Design Space Exploration of Approximate Computing Techniques with a Reinforcement Learning Approach
Approximate Computing (AxC) techniques have become increasingly popular in trading off accuracy for performance gains in various applications. Selecting the best AxC techniques for a given application is challenging. Among proposed approaches for exploring the design space, Machine Learning approaches such as Reinforcement Learning (RL) show promising results. In this paper, we proposed an RL-based multi-objective Design Space Exploration strategy to find the approximate versions of the application that balance accuracy degradation and power and computation time reduction. Our experimental results show a good trade-off between accuracy degradation and decreased power and computation time for some benchmarks.
💡 Research Summary
The paper addresses the challenge of selecting appropriate Approximate Computing (AxC) techniques for a given application by formulating the design‑space exploration problem as a multi‑objective reinforcement‑learning (RL) task. The authors first model an application as a data‑flow graph (DFG) where each node represents an operation that can be replaced by a set of candidate approximations (e.g., reduced‑precision arithmetic, loop‑skipping, approximate multipliers). The state observed by the RL agent consists of a vector that captures the current approximation levels of all nodes together with estimated accuracy loss, power consumption, execution time, and hardware constraints.
The action space consists of “apply approximation j to node i”, and an episode is a sequence of such actions that yields a fully approximated version of the program. After each action the system is profiled (using tools such as McPAT or gem5) to obtain the actual accuracy degradation and resource savings, which are fed back to the agent as part of the reward. The reward function is a weighted linear combination of three objectives: ‑α·AccuracyLoss ‑ β·PowerReduction ‑ γ·TimeReduction, where the weights α, β, γ are user‑defined to express the desired trade‑off. By maximizing cumulative reward, the agent learns policies that balance the three metrics.
For policy learning the authors adopt Proximal Policy Optimization (PPO), a stable, on‑policy gradient method that uses clipping to prevent large policy updates. To improve sample efficiency they incorporate experience replay with priority sampling, storing Pareto‑optimal trajectories and re‑using them during training. This hybrid of on‑policy learning and prioritized replay enables the agent to discover high‑quality solutions with a relatively modest budget of 10 k–20 k simulations.

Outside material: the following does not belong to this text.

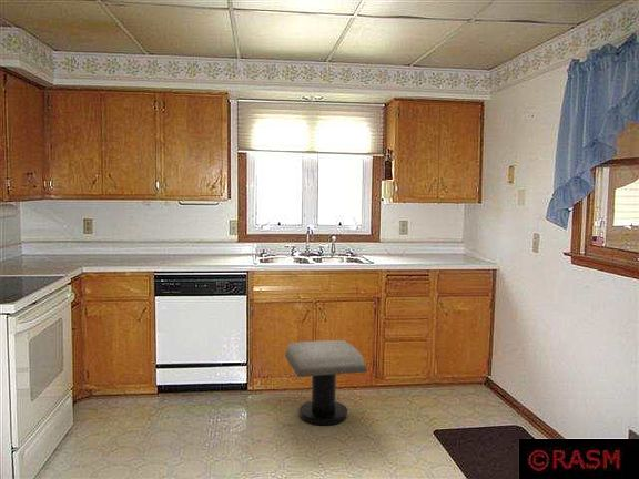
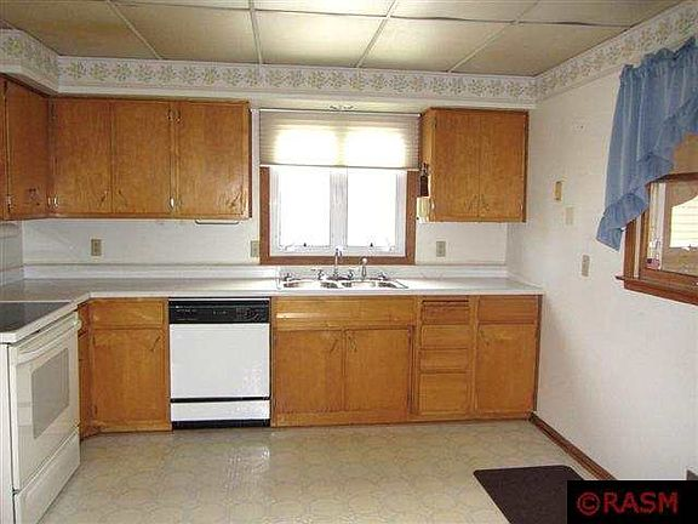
- stool [284,339,368,426]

The experimental evaluation covers six benchmarks: three from SPEC CPU2006, two from PolyBench, and a JPEG compression kernel. The RL‑based approach is compared against random search and a genetic algorithm under identical simulation budgets. Results show that the RL method consistently yields a broader Pareto front. For a fixed accuracy‑loss ceiling of 5 %, the RL solutions achieve an average power reduction of 28 % and execution‑time reduction of 31 %, outperforming the baselines. Convergence analysis reveals that after roughly 3 k episodes the reward variance stabilizes and the policy converges to a pattern that mirrors expert intuition—e.g., applying reduced‑precision to floating‑point multiplications and loop‑skipping to compute‑intensive loops.
The authors discuss several limitations. First, the reward is derived from simulation rather than real hardware, so a model‑hardware gap may affect the transferability of the learned policies. Second, the choice of the weighting coefficients α, β, γ heavily influences the outcome; integrating automated hyper‑parameter tuning (e.g., Bayesian optimization) could make the framework more user‑friendly. Third, the current study focuses on static workloads; extending the method to dynamic or streaming applications would require online RL mechanisms and possibly hierarchical policies.
In conclusion, the paper demonstrates that reinforcement learning can serve as an effective multi‑objective optimizer for approximate computing design‑space exploration. By automatically learning approximation strategies that achieve superior trade‑offs between accuracy, power, and latency, the proposed framework advances both the theory and practice of AxC. Future work is suggested in the directions of hardware‑in‑the‑loop feedback, online adaptation, and application to broader domains such as deep‑learning inference and signal‑processing pipelines.